I test pitching and flipping baits a lot, which has led to me becoming quite picky about my selection. It takes a lot for me to suggest this type of bait to our readers because, quite honestly, many of them are nearly identical. Something needs to make a heavy impression on me in order for me to suggest it. 

The V&M Flat Wild has done just that—it has boosted my heavy-cover confidence since I started tinkering with it. It’s a legitimate fish-catcher for several reasons. 

Here’s what you should know about it. 

Outstanding hookup ratio


This has, by far, been the feature that has impressed me the most. I have had very few swing-and-miss hooksets while testing the V&M Flat Wild. When you’re pitching and flipping heavy cover, things can go wrong in a hurry, so this is a big consideration for me when I’m making a purchase. 

This bait is much thinner than most beaver-type plastics I’ve fished. Both the head and the body of the Flat Wild are slender, which means one very important thing: There’s not much plastic that stands between the hook point and the bass. Even on post-frontal days with cold, muddy water (click here to watch a video of me catching ‘em on a Flat Wild) I have missed very few fish on this bait. 


This may or may not be helped by the pork fat and added scent—I haven’t interviewed the bass about it and I’m still a little undecided on scents—but I’m sure that it doesn’t hurt.

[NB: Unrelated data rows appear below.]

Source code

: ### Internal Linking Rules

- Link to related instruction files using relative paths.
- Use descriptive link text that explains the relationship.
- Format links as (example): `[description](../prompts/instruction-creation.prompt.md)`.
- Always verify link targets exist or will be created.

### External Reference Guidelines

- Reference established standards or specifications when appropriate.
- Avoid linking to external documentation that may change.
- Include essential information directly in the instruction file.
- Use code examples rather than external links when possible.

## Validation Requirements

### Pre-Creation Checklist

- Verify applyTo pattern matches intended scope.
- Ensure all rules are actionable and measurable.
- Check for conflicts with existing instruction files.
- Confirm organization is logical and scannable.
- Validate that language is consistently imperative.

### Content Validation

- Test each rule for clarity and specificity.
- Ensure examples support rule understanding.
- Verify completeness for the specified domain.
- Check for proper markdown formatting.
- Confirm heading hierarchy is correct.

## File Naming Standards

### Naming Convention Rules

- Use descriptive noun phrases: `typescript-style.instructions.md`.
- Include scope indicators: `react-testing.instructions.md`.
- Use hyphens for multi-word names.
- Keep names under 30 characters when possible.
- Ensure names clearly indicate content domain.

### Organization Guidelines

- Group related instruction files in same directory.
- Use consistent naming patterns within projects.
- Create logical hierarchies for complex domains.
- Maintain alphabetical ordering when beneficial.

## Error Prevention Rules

I will say that these baits don’t reek of plastic. They have a very natural smell to them and the bass haven’t been short striking it in my three months of testing. 

No shaking or jiggling


The bait does have a fairly pronounced action underwater (it even leaves a slight bubble trail on the fall, thanks to the ribbed body), but it’s done without adding a bunch of unnecessary bulk to the overall profile. It has two long appendages that are no wider than the body and the two claws are designed to stay close to the body throughout the entry and retrieve. 

What does this mean? Simply put, you don’t have to shake and jiggle your rod tip to make it fall through limbs, grass stalks or any other type of cover. I’ve had some bites by simply running down the bank and dragging it in clean water, but it seems to shine brightest in thick cover. 

Just peg a sinker on top of it and get to pitching. You can cover water quite efficiently with it instead of fighting and disturbing the area to make it fall to the bottom. 



I like the fact that V&M didn’t go nuts with the color selection. At the risk of sounding painfully cliché, I’m a meat-and-potatoes angler. I tend to shy away from the crazy colors that many manufacturers release because quite honestly, bass will always eat one of two colors: Green or blue. 

The color selection of the Flat Wild covers all of the situations you’ll encounter. They use blue, black and green as the base colors with a little different-colored flake to cater to regional preferences. I like the simplicity and I sincerely appreciate it. 



Because this bait is a bit thinner than most, the durability hasn’t blown me away thus far. I’ve tried it on a few different hook styles and I seem to be averaging two fish per bait. It’s also important to “check on it” every dozen casts to make sure the hook point is still buried. 

Regardless, I’ll likely continue using this bait because it’s just catching them too well to ignore. 

Final impressions

If you’re the type of angler who likes to pitch into thick laydowns, small holes in vegetation and flip boat docks, I think you’ll end up becoming a fan of the Flat Wild. It’s a no-frills bait but it has the right qualities that make it a big producer in tough conditions.